Assignment:
Reproduce the entries word for word, starting with the first line and stopping after the line that contains "كل ما عليك هو ان تشترك وترسل لنا معلومات".

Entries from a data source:

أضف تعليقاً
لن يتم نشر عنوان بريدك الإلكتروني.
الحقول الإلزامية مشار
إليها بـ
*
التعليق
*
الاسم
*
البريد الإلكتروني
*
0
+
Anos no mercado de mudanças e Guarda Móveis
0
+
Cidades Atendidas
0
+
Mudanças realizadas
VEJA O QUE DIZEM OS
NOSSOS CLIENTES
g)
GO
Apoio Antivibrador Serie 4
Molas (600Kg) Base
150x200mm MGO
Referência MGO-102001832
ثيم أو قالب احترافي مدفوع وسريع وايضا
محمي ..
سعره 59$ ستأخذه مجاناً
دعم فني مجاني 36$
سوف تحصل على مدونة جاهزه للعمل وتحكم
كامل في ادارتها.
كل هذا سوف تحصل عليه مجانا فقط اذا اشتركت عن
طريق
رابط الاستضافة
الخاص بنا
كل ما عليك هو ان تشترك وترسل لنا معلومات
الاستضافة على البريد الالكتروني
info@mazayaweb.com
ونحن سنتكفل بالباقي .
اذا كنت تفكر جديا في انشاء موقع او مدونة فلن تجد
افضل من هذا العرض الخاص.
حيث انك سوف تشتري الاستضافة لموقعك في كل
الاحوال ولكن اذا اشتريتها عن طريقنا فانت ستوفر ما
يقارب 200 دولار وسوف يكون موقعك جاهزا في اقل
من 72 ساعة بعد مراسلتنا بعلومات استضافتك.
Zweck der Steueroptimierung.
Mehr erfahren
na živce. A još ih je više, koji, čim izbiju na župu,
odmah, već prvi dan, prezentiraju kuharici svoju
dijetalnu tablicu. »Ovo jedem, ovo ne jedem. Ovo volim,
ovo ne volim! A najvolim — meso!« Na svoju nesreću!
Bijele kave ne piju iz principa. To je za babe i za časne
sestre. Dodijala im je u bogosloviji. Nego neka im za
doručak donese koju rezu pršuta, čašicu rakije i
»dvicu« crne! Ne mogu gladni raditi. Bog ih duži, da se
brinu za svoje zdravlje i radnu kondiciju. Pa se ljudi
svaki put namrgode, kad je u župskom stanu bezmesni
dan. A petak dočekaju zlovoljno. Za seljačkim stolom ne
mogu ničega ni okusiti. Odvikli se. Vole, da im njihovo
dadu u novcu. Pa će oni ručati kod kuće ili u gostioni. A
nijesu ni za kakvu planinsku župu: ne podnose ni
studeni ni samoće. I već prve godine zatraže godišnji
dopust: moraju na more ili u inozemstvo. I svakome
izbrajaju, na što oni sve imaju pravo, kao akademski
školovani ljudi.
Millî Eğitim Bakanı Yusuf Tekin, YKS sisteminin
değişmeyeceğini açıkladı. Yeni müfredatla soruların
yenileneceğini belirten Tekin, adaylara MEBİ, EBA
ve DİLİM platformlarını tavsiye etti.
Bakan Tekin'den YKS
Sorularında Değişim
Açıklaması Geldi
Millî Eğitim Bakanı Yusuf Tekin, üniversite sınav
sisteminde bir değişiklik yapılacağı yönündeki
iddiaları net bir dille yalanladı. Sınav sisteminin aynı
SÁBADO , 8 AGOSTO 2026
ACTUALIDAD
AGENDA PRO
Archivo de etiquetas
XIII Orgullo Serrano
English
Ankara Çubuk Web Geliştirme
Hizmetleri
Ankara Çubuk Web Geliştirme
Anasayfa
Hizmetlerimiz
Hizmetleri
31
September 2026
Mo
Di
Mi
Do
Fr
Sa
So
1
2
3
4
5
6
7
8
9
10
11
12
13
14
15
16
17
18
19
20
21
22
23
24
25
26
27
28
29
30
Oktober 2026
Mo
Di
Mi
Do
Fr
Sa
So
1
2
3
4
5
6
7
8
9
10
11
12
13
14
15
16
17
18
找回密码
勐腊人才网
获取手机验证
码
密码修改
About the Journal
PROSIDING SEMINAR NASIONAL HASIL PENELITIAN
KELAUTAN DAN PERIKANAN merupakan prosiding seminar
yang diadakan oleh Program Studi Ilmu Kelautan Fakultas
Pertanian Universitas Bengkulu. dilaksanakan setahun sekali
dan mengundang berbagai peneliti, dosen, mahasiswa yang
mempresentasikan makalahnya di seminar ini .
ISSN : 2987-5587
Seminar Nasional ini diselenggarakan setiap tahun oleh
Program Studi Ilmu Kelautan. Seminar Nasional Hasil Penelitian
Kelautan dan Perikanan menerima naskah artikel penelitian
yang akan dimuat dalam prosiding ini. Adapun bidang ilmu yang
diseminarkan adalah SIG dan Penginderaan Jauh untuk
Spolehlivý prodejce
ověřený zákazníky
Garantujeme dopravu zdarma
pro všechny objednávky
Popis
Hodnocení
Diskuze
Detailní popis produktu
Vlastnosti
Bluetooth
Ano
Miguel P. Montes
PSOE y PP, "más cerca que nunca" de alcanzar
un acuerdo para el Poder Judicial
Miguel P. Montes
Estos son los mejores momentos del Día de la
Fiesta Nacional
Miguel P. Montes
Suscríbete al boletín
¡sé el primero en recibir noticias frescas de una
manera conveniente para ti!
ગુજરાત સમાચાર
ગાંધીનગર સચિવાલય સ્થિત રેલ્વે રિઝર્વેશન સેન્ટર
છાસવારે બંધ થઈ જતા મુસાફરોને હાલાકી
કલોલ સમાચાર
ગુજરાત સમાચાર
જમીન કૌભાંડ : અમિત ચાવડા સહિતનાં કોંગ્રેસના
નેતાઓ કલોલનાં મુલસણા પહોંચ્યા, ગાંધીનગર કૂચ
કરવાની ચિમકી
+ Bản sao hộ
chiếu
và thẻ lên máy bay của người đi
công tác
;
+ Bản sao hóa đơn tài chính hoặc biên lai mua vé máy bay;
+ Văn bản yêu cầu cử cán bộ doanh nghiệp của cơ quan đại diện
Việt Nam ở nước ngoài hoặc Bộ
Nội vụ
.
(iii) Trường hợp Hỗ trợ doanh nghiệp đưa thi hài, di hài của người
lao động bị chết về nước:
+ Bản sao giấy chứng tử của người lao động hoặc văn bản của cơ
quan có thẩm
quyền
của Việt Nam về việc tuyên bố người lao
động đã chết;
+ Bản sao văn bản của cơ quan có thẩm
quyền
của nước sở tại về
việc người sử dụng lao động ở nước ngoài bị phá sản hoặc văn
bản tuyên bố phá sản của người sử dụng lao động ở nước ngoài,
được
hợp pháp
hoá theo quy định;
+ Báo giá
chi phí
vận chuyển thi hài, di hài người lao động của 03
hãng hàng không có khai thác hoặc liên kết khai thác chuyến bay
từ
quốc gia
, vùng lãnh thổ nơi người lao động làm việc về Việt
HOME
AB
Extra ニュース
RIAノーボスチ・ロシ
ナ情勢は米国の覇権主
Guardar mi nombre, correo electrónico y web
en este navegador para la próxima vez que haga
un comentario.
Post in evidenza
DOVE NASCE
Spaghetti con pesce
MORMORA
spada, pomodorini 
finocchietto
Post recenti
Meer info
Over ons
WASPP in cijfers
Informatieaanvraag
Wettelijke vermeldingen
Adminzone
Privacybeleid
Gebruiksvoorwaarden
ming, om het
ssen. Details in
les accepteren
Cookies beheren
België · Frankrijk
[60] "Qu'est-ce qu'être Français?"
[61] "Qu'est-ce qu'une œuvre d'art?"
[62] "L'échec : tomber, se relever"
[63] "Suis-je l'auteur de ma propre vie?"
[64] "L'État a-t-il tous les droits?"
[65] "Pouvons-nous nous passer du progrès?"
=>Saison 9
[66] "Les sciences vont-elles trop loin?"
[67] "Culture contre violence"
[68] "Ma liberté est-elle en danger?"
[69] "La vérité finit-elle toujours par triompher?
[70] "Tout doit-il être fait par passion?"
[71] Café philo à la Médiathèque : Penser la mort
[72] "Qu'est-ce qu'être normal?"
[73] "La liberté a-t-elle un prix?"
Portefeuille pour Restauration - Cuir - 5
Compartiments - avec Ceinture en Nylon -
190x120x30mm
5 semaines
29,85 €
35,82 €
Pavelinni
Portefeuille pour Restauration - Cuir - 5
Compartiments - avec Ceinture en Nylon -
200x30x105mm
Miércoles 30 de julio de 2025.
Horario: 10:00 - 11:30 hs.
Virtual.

Your solution:
أضف تعليقاً
لن يتم نشر عنوان بريدك الإلكتروني.
الحقول الإلزامية مشار
إليها بـ
*
التعليق
*
الاسم
*
البريد الإلكتروني
*
0
+
Anos no mercado de mudanças e Guarda Móveis
0
+
Cidades Atendidas
0
+
Mudanças realizadas
VEJA O QUE DIZEM OS
NOSSOS CLIENTES
g)
GO
Apoio Antivibrador Serie 4
Molas (600Kg) Base
150x200mm MGO
Referência MGO-102001832
ثيم أو قالب احترافي مدفوع وسريع وايضا
محمي ..
سعره 59$ ستأخذه مجاناً
دعم فني مجاني 36$
سوف تحصل على مدونة جاهزه للعمل وتحكم
كامل في ادارتها.
كل هذا سوف تحصل عليه مجانا فقط اذا اشتركت عن
طريق
رابط الاستضافة
الخاص بنا
كل ما عليك هو ان تشترك وترسل لنا معلومات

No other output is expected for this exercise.